Commercio

Modica, abusivismo al mercato: controlli Polizia Locale e Gdf

Stamattina al quartiere Sorda

Controlli interforze questa mattina tra le bancarelle del mercato settimanale del giovedì a Modica che si è tenuto nel quartiere Sorda in contrada Caitina.

Durante la mattinata agenti della polizia municipale, e militari della Guardia di Finanza della locale tenenza hanno passato a setaccio gli ambulanti per verificare le autorizzazioni. L'operazione è stata disposta dal Questore di Ragusa, Salvatore La Rosa, e coordinata dai comandanti Rosario Cannizzaro e Alessandro Salvatore. Nel corso dei controlli, iniziati di prima mattina, sono stati individuati e sanzionati tre operatori per omessa installazione di misuratori fiscali.
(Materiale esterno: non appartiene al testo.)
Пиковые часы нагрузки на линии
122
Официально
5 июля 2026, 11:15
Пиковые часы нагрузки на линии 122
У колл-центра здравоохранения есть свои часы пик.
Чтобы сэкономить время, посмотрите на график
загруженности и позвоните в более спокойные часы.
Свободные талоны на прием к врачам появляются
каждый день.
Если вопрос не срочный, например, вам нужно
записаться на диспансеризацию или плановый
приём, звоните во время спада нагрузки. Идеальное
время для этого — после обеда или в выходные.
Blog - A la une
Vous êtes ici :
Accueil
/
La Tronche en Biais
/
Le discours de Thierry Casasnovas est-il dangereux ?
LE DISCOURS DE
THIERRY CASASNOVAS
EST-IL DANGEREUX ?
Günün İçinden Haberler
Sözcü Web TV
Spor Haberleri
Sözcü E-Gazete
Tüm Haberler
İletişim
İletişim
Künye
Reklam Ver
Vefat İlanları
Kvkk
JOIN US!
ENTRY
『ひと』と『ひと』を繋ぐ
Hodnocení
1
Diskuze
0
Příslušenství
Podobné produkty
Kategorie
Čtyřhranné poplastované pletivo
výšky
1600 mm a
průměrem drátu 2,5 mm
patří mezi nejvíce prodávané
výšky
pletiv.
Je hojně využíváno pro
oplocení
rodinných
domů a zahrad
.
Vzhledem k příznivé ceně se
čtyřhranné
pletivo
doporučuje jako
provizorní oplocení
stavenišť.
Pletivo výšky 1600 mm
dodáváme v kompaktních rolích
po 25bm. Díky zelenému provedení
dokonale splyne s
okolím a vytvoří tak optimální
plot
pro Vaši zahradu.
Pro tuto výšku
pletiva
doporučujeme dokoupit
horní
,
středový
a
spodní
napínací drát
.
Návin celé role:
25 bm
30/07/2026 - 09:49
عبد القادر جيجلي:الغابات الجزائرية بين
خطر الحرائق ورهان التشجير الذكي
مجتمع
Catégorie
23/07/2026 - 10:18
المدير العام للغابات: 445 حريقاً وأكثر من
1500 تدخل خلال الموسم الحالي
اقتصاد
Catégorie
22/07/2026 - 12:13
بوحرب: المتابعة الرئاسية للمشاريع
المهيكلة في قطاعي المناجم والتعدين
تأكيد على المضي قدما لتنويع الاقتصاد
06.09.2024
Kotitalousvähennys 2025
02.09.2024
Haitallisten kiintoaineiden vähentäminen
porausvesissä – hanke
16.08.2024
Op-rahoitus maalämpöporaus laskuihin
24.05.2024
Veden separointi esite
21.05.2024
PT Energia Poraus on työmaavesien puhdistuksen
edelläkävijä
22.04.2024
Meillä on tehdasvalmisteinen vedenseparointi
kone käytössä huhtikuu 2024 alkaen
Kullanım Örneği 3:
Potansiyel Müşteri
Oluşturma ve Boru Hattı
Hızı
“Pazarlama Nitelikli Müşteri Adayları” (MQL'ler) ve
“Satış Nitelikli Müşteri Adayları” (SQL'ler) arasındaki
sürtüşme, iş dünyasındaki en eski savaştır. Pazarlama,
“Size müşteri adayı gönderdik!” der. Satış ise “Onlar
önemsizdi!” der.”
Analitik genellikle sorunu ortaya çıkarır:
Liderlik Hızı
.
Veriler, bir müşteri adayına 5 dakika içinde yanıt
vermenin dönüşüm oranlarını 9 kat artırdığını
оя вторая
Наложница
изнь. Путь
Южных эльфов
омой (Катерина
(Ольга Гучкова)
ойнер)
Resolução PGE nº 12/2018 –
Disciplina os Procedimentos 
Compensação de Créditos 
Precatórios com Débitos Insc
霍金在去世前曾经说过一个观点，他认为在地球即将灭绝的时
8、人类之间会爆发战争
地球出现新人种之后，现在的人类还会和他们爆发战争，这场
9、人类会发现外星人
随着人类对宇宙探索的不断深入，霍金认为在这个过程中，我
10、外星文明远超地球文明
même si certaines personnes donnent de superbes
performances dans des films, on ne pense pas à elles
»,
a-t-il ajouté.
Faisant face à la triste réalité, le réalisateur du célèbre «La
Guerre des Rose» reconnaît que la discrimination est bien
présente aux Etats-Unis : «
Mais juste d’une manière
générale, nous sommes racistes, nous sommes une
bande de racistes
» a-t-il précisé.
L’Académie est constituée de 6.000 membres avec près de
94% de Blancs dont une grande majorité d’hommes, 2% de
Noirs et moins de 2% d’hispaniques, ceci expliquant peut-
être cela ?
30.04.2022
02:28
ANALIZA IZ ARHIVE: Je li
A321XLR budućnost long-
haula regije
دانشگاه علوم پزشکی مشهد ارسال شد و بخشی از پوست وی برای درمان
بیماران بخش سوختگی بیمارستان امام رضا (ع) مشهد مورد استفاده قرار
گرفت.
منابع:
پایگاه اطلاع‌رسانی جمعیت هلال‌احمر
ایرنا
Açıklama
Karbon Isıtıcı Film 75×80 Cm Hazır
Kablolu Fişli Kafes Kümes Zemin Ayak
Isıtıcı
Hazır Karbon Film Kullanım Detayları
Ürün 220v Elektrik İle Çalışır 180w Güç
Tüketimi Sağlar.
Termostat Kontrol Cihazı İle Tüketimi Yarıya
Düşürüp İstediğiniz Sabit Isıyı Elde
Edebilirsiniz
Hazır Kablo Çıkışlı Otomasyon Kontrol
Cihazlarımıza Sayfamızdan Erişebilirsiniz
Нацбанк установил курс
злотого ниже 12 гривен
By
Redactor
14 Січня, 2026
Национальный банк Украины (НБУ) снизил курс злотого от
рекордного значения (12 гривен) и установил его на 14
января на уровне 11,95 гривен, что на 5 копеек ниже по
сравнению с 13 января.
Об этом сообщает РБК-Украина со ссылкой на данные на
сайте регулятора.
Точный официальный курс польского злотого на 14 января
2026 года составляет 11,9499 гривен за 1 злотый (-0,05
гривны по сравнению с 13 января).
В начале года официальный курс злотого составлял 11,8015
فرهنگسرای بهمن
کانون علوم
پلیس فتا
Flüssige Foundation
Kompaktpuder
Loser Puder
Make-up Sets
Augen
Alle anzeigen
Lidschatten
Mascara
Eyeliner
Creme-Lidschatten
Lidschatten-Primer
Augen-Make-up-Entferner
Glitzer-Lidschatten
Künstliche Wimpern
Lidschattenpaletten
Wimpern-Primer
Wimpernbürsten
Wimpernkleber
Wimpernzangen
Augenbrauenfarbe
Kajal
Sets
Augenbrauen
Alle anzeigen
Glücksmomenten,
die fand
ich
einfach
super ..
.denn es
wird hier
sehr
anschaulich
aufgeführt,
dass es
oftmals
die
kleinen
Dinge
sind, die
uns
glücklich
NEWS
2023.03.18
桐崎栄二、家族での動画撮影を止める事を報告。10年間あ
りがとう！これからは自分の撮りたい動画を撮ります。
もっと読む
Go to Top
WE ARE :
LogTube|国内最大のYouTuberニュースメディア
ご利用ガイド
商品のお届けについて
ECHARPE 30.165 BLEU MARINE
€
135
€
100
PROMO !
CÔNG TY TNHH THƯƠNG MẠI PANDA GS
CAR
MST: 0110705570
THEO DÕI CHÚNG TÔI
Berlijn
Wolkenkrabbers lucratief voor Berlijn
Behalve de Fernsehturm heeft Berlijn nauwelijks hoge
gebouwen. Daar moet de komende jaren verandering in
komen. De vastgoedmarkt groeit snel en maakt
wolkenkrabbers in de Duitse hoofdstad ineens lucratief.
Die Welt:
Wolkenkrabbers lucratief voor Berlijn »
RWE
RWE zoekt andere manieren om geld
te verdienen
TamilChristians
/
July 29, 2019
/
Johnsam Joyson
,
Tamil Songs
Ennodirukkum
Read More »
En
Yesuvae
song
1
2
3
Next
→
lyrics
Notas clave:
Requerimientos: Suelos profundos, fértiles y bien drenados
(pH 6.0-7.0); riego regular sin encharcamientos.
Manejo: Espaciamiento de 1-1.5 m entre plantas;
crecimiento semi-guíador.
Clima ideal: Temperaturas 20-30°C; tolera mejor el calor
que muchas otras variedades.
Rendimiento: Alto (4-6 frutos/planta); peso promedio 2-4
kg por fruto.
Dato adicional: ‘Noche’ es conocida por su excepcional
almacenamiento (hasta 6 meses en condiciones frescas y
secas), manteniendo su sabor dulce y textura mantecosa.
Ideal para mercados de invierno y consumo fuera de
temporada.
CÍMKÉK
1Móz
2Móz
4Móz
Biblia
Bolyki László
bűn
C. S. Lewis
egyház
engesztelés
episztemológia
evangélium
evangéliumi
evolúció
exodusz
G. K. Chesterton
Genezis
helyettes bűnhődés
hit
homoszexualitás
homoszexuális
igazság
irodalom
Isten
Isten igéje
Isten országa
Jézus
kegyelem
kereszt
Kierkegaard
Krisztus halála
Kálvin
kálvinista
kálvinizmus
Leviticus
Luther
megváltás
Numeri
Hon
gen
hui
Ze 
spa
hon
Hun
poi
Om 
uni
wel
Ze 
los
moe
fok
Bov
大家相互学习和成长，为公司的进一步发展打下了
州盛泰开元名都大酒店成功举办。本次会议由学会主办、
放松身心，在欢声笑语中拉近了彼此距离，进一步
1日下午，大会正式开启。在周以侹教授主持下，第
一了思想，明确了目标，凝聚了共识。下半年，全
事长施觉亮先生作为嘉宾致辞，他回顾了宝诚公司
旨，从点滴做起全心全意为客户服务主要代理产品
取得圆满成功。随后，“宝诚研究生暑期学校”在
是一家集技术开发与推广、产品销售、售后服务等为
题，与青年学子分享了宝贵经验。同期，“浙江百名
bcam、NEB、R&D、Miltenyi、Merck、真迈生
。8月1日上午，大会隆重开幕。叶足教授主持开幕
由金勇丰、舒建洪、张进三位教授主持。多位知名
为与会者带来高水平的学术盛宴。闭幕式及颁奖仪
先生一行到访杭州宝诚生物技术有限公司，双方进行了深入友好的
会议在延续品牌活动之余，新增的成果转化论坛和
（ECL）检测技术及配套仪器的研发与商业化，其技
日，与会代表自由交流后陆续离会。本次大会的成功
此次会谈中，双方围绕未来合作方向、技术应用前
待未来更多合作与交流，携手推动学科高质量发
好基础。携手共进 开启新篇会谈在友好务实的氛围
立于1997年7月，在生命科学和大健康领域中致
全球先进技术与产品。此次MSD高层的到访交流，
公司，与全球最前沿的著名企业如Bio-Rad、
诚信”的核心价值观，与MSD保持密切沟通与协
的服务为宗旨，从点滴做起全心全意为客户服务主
E’ stato eseguito il sequestro e la confisca di merce deperibile(fagiolini, cipolle, cavolfiori, peperoni, melanzane e pomodori)che erano in vendita da un ambulante di Santa Croce Camerina perchè sprovvisto delle previste autorizzazioni amministrative.

Di concerto col sindaco, Ignazio Abbate, i prodotti sono stati donati alle Suore della Casa di Riposo Cusumano(ex Boccone del Povero del Povero), al Quartiere Dente. Un altro ambulante è stato sanzionato secondo l’art. 20 del Codice della Strada, occupazione abusiva di suolo pubblico. Nel corso dei controlli, sono stati diversi gli ambulanti abusivi che, spontaneamente, si sono allontanati prima di essere generalizzati. I controlli proseguiranno anche nei prossimi giorni. Ed una operazione congiunta Finanza- polizia municipale contro l’abusivismo commerciale è stata eseguita questa mattina anche a Ragusa in via Di Vittorio dove solitamente si fermano venditori ambulanti.

Alcuni di essi non sarebbero stati in regola con le autorizzazioni e per protesta hanno buttato sull'asfalto i loro prodotti creando disordini nel traffico. Proprio in queste ore il presidente provinciale della Confcommercio di Ragusa, Gianluca Manenti, aveva messo in rilievo le ricadute positive dell’operazione interforze effettuata due giorni fa al mercato di contrada Zagarone a Scicli. In un periodo di grave crisi come quello attuale l'abusivismo, ha evidenziato Manenti, determina scompensi che possono anche sfociare nella chiusura di attività.